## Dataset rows
********************
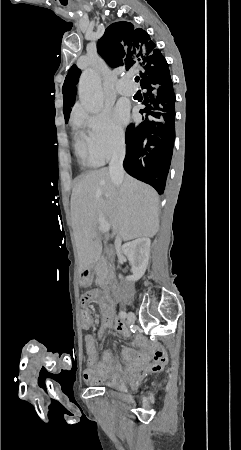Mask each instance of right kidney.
<instances>
[{
	"label": "right kidney",
	"mask_w": 241,
	"mask_h": 450,
	"mask_svg": "<svg viewBox=\"0 0 241 450\" xmlns=\"http://www.w3.org/2000/svg\"><path fill=\"white\" fill-rule=\"evenodd\" d=\"M151 242L149 238H137L133 242H128L122 246V252L126 256L132 270V276H128V282H137L144 276L149 258ZM122 278V276H119Z\"/></svg>",
	"instance_id": "ca27d5eb"
}]
</instances>
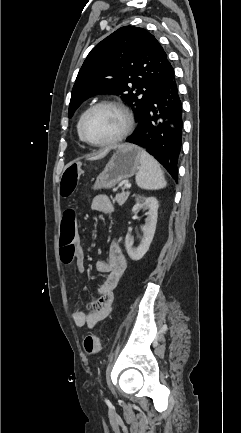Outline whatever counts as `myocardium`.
********************
Reproduce every entry above with "myocardium" substituted by "left atrium" and everything else left unchanged. Omit the pictures from your output.

## COMPLETED TASK
Mask each instance of right kidney.
<instances>
[{
	"label": "right kidney",
	"mask_w": 241,
	"mask_h": 450,
	"mask_svg": "<svg viewBox=\"0 0 241 450\" xmlns=\"http://www.w3.org/2000/svg\"><path fill=\"white\" fill-rule=\"evenodd\" d=\"M151 242L149 238H137L133 242H128L122 246V252L126 256L132 270V276H128V282H137L144 276L149 258ZM122 278V276H119Z\"/></svg>",
	"instance_id": "ca27d5eb"
}]
</instances>
Outline whatever counts as `left atrium`.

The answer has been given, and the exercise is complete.